# [WHAT TO DO]
Only the lines below between the ones containing "Psychiatrie de l'adulte, de" and "et ses traitements spécifiques.", inclusive, are to be reproduced, each exactly as it stands.

>>>>>

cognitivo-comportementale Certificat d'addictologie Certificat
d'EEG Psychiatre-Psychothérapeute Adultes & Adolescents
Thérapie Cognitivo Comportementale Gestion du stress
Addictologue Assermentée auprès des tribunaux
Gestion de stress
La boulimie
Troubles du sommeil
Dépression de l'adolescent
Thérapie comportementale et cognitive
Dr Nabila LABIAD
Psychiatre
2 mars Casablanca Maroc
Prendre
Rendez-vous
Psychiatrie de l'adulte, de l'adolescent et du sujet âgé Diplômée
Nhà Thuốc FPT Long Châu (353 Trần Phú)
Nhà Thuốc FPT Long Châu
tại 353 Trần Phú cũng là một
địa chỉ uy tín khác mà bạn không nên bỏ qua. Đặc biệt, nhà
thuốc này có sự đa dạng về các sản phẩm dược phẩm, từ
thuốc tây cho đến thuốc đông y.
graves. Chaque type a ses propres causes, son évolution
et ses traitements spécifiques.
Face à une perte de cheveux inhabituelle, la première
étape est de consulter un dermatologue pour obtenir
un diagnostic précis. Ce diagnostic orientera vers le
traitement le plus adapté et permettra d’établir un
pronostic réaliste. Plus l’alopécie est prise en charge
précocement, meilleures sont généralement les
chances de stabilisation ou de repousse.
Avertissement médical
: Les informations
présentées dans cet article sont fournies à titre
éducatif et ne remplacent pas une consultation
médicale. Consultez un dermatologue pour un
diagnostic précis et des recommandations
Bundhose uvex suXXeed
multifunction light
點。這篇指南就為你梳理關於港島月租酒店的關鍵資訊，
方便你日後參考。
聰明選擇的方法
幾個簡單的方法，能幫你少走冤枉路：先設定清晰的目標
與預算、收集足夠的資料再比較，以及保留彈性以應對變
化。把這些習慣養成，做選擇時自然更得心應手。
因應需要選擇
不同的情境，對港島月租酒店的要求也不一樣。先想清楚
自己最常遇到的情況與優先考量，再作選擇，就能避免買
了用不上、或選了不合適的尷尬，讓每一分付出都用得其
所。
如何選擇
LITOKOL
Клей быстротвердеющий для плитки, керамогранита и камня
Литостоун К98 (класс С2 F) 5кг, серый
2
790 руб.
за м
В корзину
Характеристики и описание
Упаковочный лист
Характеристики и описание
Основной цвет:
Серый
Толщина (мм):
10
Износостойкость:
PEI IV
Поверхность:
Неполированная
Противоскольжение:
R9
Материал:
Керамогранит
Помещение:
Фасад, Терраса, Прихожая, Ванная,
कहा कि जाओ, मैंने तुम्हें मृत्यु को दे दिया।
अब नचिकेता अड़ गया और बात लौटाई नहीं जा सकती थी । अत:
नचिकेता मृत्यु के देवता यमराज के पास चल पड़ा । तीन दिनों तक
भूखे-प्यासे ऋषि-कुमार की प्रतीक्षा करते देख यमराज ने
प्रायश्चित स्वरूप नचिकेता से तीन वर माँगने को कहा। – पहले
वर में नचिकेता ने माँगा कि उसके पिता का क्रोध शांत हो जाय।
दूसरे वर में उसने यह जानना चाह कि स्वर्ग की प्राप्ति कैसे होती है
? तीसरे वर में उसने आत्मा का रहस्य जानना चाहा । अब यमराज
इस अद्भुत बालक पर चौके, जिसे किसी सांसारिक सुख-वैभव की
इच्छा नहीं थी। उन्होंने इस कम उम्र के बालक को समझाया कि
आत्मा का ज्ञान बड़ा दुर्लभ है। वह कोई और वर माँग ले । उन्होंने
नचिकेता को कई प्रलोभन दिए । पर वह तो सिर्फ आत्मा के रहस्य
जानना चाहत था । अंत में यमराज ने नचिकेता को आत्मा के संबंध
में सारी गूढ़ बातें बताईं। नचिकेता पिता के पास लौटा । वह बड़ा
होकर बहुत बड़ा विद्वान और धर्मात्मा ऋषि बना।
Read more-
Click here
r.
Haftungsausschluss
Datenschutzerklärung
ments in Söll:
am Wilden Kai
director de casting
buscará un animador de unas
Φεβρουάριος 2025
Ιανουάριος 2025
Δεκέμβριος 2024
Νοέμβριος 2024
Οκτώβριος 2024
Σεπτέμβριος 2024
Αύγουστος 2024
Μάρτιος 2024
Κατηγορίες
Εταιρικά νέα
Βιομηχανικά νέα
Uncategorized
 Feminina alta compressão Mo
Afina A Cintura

<<<<<
>>>>>

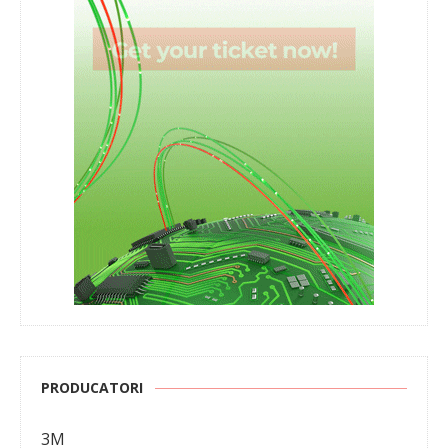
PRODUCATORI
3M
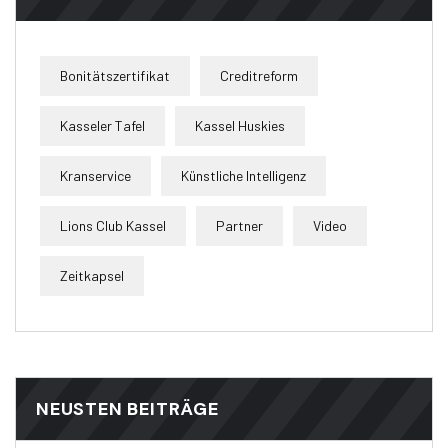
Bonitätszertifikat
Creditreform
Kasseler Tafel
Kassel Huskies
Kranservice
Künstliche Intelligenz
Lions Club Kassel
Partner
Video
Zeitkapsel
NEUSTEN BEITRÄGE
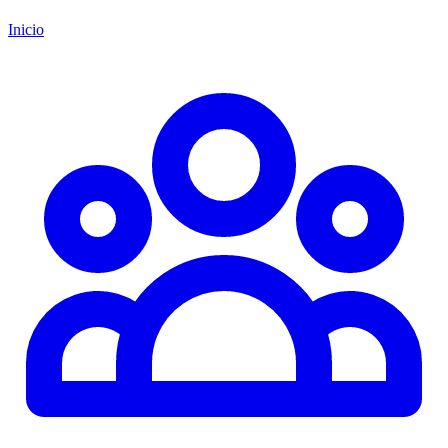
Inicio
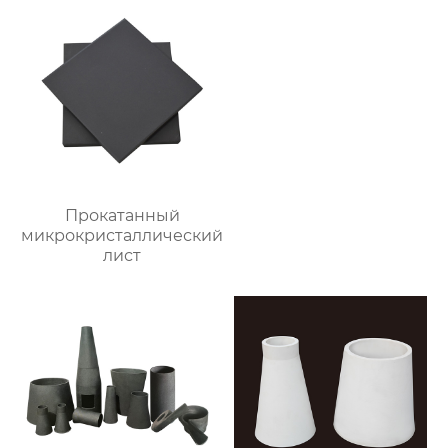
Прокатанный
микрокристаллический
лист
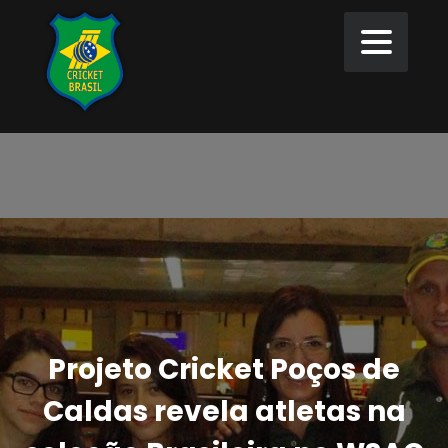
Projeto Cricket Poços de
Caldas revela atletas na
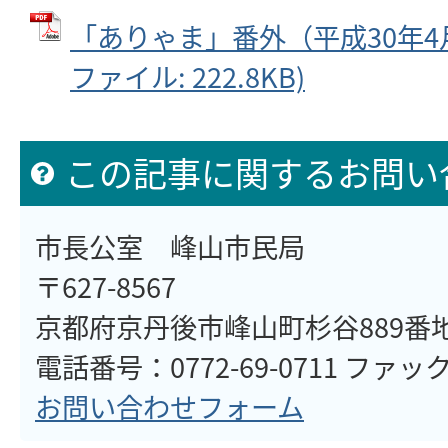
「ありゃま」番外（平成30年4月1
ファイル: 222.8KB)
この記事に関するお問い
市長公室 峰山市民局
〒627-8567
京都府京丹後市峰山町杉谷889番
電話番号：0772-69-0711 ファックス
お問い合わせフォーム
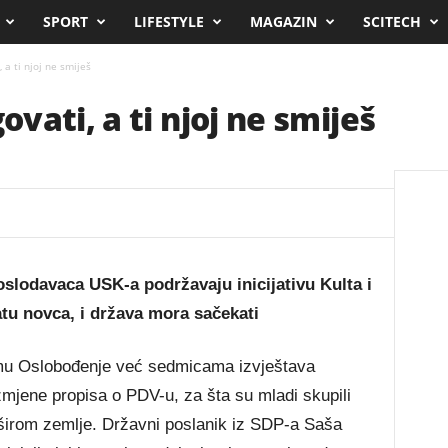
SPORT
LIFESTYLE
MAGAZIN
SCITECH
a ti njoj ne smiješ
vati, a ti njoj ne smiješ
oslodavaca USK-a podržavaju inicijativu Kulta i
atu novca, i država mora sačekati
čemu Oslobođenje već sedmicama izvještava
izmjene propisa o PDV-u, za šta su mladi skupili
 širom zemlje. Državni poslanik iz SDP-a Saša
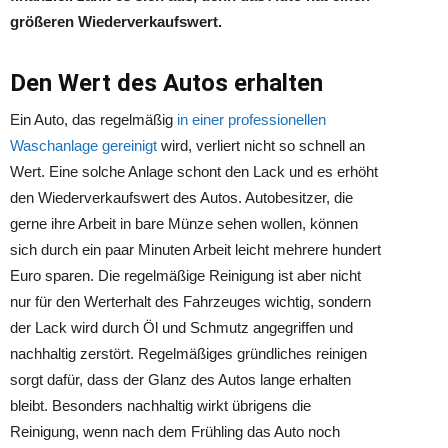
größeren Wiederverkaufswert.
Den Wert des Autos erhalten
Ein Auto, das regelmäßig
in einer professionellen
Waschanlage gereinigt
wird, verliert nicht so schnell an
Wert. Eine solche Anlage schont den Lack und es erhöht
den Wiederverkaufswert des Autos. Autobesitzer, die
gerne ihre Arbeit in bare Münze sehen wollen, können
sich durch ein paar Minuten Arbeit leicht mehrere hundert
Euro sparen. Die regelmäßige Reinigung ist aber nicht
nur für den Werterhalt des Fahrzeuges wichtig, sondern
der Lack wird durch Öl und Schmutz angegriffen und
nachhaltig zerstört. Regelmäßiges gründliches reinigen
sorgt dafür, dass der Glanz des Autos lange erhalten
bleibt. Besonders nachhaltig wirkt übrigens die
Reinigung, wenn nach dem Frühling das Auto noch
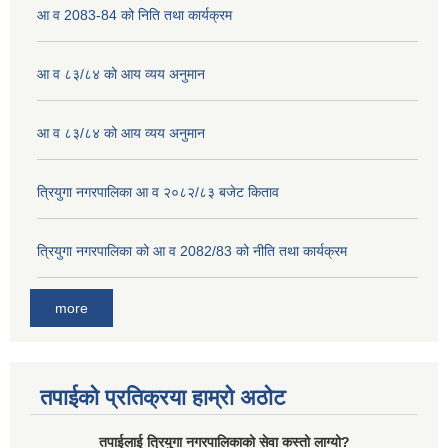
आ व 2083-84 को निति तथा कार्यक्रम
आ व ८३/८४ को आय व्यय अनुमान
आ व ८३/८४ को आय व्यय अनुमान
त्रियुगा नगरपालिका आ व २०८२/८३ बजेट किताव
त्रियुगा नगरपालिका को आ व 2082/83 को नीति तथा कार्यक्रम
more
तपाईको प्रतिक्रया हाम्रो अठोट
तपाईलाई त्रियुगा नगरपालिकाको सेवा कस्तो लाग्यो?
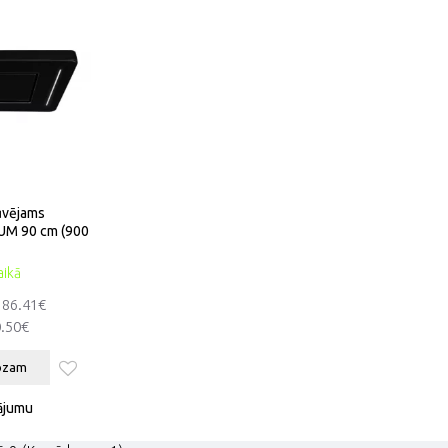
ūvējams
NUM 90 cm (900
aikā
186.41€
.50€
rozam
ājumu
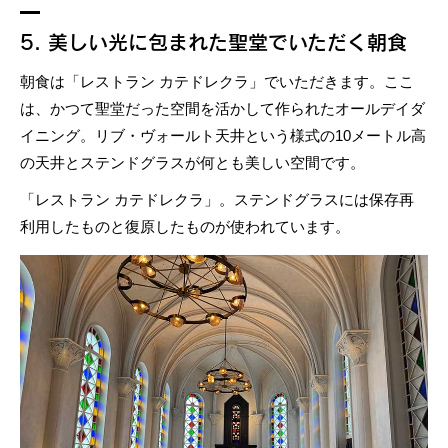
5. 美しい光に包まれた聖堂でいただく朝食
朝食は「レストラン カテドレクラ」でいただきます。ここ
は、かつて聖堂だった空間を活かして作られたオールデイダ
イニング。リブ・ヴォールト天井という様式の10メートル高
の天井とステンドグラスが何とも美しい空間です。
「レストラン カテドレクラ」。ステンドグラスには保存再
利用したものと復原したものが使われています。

<<<<<

# [ANSWER SECTION]
Psychiatrie de l'adulte, de l'adolescent et du sujet âgé Diplômée
Nhà Thuốc FPT Long Châu (353 Trần Phú)
Nhà Thuốc FPT Long Châu
tại 353 Trần Phú cũng là một
địa chỉ uy tín khác mà bạn không nên bỏ qua. Đặc biệt, nhà
thuốc này có sự đa dạng về các sản phẩm dược phẩm, từ
thuốc tây cho đến thuốc đông y.
graves. Chaque type a ses propres causes, son évolution
et ses traitements spécifiques.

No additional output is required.